ABSTRACT
One example of electrospun fibers for drug delivery is a coaxial nanofiber solid dispersion of acyclovir for oral delivery developed by Yu et al. [17]. Acyclovir is a hydrophilic low molecular weight (MW) drug often used to treat herpes simplex virus (HSV). Despite being hydrophilic, acyclovir has poor aqueous solubility in phosphate buffered saline (PBS) (around 12 µg/mL), leading to low bioavailability [18]. Repeated dosing to establish effective drug levels can result in high levels of side effects, such as nausea or gastrointestinal problems. Yu et al. [17] developed hydrophilic polyvinylpyrrolidone (PVP) fibers containing sucralose as a sweetener, sodium dodecyl sulfate (SDS) as a transmembrane penetration enhancer, and acyclovir. They prepared fibers using coaxial electrospinning, a method by which two solutions (a core solution and a sheath solution) may be simultaneously incorporated into fibers in a concentric fashion. This electrospinning technology allows for simultaneous loading of multiple components with different physicochemical properties into a single dosage form, as well as customization of fiber surface properties or structural properties. For example, Yu et al. employed different solvents in the fiber core and sheath solutions to ensure the molecular dispersion and solubility of the included compounds. The core of the fibers, spun from a mixture of ethanol and dimethylacetamide, contained approximately 20% (w/w) acyclovir molecularly dispersed in PVP. Meanwhile, the sheath of the fibers, spun from a mixture of water and ethanol, contained the highly water soluble compound sucralose and the permeabilizing agent SDS. Yu et al. found that these coaxial PVP nanofibers readily dispersed acyclovir, sucralose, and SDS such that no crystalline compounds were present in the
final materials. By making acyclovir amorphous, Yu et al. removed the thermodynamic barrier of overcoming crystal lattice energy before the drug could enter solution (significant, as acyclovir has a melting point well above 200°C [19]).
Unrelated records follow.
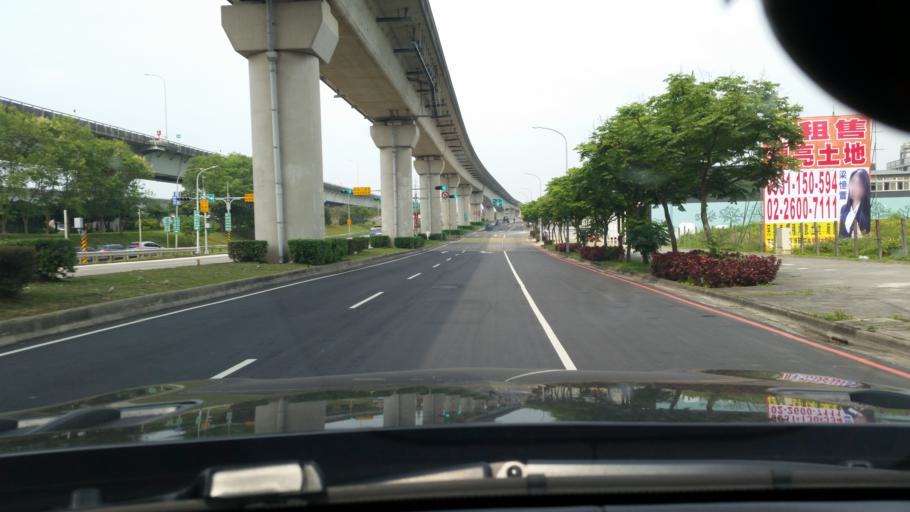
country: TW
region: Taiwan
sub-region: Taoyuan
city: Taoyuan
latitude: 25.0659
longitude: 121.3582
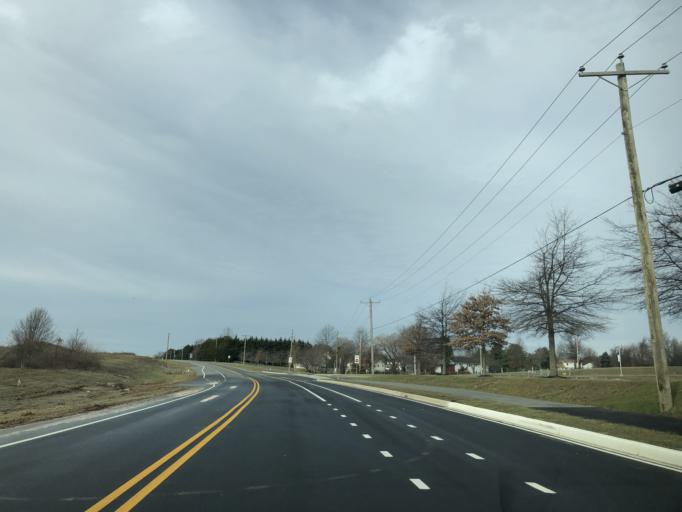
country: US
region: Delaware
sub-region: New Castle County
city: Middletown
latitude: 39.5258
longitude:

As a result of the fiber’s hydrophilicity, high surface-area-to-volume ratio, solid dispersion of acyclovir and inclusion of SDS, the coaxial nanofiber formulation released 100% of the formulated acyclovir in 1 min (compared to 50% dissolution of pure acyclovir particles in 60 min) and increased the rate of porcine sublingual mucosa penetration over sixfold [17]. Similar results might be expected for delivery to the female reproductive tract or the rectum if such technology (containing multiple ARV agents rather than SDS and sucralose) were developed for pericoital anti-HIV microbicides.Release of multiple agents from single dosage forms may help improve user adherence to microbicide use. If a single product is capable of anti-HIV activity in addition to contraception, or additional sexually transmitted infection (STI) prevention, then women may be more likely to use it based on their perceived risk for indications other than HIV. In addition, combined delivery of ARV compounds for use in microbicide products has the potential for decreasing required doses needed for protection, thus reducing side effects, while reducing the risk of acquiring drug-resistant HIV strains [4,6,20]. Coaxial electrospinning and another technique known as emulsion electrospinning are two examples of recently developed techniques that allow for increased control over the design and deployment of fibers for such drug delivery applications. As seen above, coaxial fibers can facilitate the co-formulation of small molecules with different physicochemical properties. Coaxial fibers also allow engineers to alter the release rate of core-encapsulated compounds or to electrospin materials that may otherwise not have the required physical properties to form uniform fibers [21]. In emulsion electrospinning, an oil or aqueous phase that is not amenable to fiber formation may be emulsified in an aqueous or oil polymer solution, respectively, and electrospun to create beaded strands or even regular fibers with continuous core and shell regions [22]. These two techniques expand the range of creative solutions that can be developed for drug delivery from electrospun materials.